Exercise brief
Your answer should be the lines below from the one with "- Get specific" to the one with "- **OpenAI GPT-4-Turbo**: Faster", both included, given again exactly and with nothing added.

[Data records]
▼▼▼

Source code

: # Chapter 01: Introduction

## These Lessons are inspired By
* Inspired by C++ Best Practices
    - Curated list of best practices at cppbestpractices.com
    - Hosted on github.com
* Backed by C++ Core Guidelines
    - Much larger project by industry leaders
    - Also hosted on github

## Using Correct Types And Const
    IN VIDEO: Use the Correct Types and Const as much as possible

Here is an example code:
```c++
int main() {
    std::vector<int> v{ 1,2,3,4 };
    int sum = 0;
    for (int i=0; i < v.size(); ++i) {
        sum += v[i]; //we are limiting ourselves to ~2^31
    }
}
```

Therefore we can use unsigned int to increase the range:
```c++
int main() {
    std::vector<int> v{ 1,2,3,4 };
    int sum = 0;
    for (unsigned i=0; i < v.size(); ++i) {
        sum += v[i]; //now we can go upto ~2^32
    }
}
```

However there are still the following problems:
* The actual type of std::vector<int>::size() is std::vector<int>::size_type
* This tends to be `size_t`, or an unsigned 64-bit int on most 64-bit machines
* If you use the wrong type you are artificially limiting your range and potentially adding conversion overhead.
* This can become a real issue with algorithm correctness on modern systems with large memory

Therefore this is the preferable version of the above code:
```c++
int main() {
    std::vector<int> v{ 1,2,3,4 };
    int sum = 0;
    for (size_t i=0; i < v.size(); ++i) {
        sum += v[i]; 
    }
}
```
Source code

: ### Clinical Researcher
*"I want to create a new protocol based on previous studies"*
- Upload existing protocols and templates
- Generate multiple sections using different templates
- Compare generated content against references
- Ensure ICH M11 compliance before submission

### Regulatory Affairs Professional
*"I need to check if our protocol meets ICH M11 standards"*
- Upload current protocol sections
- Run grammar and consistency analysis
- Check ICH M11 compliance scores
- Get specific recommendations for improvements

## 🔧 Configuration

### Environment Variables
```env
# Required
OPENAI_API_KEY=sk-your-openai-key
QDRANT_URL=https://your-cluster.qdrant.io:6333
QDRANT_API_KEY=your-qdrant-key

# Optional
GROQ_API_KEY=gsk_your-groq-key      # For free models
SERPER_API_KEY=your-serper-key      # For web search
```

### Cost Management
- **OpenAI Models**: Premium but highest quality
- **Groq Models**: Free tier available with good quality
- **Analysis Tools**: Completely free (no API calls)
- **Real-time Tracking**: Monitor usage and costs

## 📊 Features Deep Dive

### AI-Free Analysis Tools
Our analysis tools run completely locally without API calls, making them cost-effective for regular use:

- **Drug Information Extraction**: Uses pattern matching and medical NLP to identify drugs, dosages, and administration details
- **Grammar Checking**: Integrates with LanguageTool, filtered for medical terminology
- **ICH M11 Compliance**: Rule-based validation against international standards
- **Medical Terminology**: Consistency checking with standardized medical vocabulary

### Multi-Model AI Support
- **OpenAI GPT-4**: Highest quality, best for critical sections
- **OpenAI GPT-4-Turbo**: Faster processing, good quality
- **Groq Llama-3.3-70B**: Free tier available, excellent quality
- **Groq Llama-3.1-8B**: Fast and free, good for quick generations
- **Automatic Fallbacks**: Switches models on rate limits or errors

▲▲▲

Exercise response
- Get specific recommendations for improvements

## 🔧 Configuration

### Environment Variables
```env
# Required
OPENAI_API_KEY=sk-your-openai-key
QDRANT_URL=https://your-cluster.qdrant.io:6333
QDRANT_API_KEY=your-qdrant-key

# Optional
GROQ_API_KEY=gsk_your-groq-key      # For free models
SERPER_API_KEY=your-serper-key      # For web search
```

### Cost Management
- **OpenAI Models**: Premium but highest quality
- **Groq Models**: Free tier available with good quality
- **Analysis Tools**: Completely free (no API calls)
- **Real-time Tracking**: Monitor usage and costs

## 📊 Features Deep Dive

### AI-Free Analysis Tools
Our analysis tools run completely locally without API calls, making them cost-effective for regular use:

- **Drug Information Extraction**: Uses pattern matching and medical NLP to identify drugs, dosages, and administration details
- **Grammar Checking**: Integrates with LanguageTool, filtered for medical terminology
- **ICH M11 Compliance**: Rule-based validation against international standards
- **Medical Terminology**: Consistency checking with standardized medical vocabulary

### Multi-Model AI Support
- **OpenAI GPT-4**: Highest quality, best for critical sections
- **OpenAI GPT-4-Turbo**: Faster processing, good quality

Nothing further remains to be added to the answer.